▸ Entries provided:
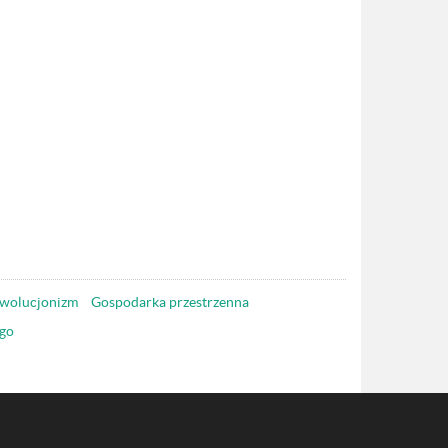
wolucjonizm
Gospodarka przestrzenna
go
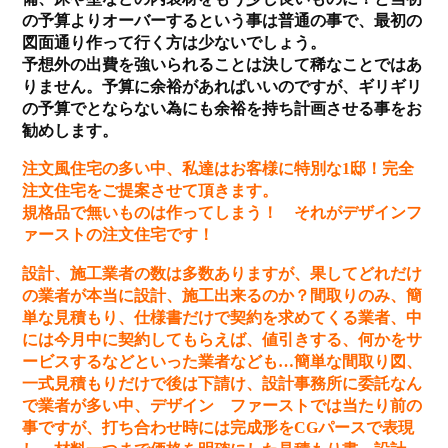
の予算よりオーバーするという事は普通の事で、最初の
図面通り作って行く方は少ないでしょう。
予想外の出費を強いられることは決して稀なことではあ
りません。予算に余裕があればいいのですが、ギリギリ
の予算でとならない為にも余裕を持ち計画させる事をお
勧めします。
注文風住宅の多い中、私達はお客様に特別な1邸！完全
注文住宅をご提案させて頂きます。
規格品で無いものは作ってしまう！ それがデザインフ
ァーストの注文住宅です！
設計、施工業者の数は多数ありますが、果してどれだけ
の業者が本当に設計、施工出来るのか？間取りのみ、簡
単な見積もり、仕様書だけで契約を求めてくる業者、中
には今月中に契約してもらえば、値引きする、何かをサ
ービスするなどといった業者なども…簡単な間取り図、
一式見積もりだけで後は下請け、設計事務所に委託なん
で業者が多い中、デザイン ファーストでは当たり前の
事ですが、打ち合わせ時には完成形をCGパースで表現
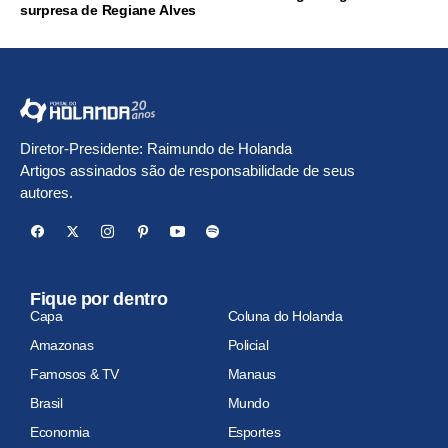
surpresa de Regiane Alves
Diretor-Presidente: Raimundo de Holanda
Artigos assinados são de responsabilidade de seus
autores.
Fique por dentro
Capa
Coluna do Holanda
Amazonas
Policial
Famosos & TV
Manaus
Brasil
Mundo
Economia
Esportes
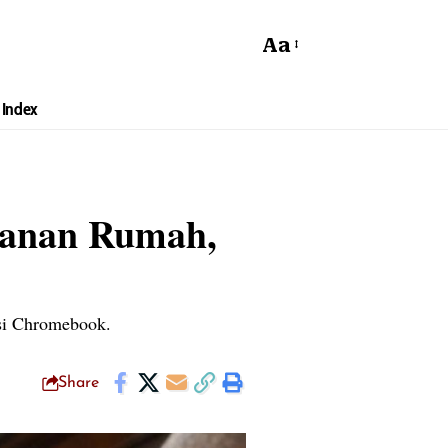
Aa
Index
hanan Rumah,
psi Chromebook.
Share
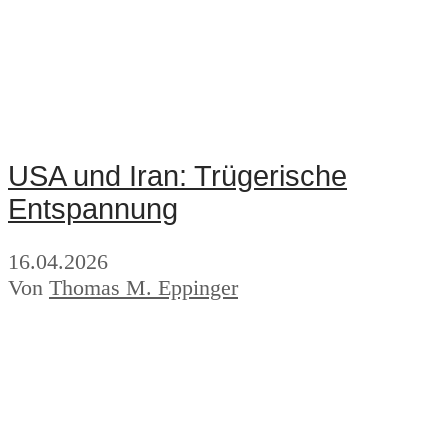
USA und Iran: Trügerische
Entspannung
16.04.2026
Von
Thomas M. Eppinger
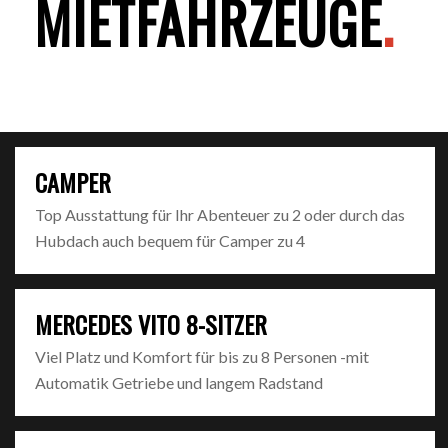
MIETFAHRZEUGE
.
CAMPER
Top Ausstattung für Ihr Abenteuer zu 2 oder durch das
Hubdach auch bequem für Camper zu 4
MERCEDES VITO 8-SITZER
Viel Platz und Komfort für bis zu 8 Personen -mit
Automatik Getriebe und langem Radstand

▸ Exercise instructions: Your reply should be the lines of the records from the start through the line with "Diretor-Presidente: Raimundo de Holanda", copied word for word, pictures omitted.

▸ Written answer:
wolucjonizm
Gospodarka przestrzenna
go
の予算よりオーバーするという事は普通の事で、最初の
図面通り作って行く方は少ないでしょう。
予想外の出費を強いられることは決して稀なことではあ
りません。予算に余裕があればいいのですが、ギリギリ
の予算でとならない為にも余裕を持ち計画させる事をお
勧めします。
注文風住宅の多い中、私達はお客様に特別な1邸！完全
注文住宅をご提案させて頂きます。
規格品で無いものは作ってしまう！ それがデザインフ
ァーストの注文住宅です！
設計、施工業者の数は多数ありますが、果してどれだけ
の業者が本当に設計、施工出来るのか？間取りのみ、簡
単な見積もり、仕様書だけで契約を求めてくる業者、中
には今月中に契約してもらえば、値引きする、何かをサ
ービスするなどといった業者なども…簡単な間取り図、
一式見積もりだけで後は下請け、設計事務所に委託なん
で業者が多い中、デザイン ファーストでは当たり前の
事ですが、打ち合わせ時には完成形をCGパースで表現
surpresa de Regiane Alves
Diretor-Presidente: Raimundo de Holanda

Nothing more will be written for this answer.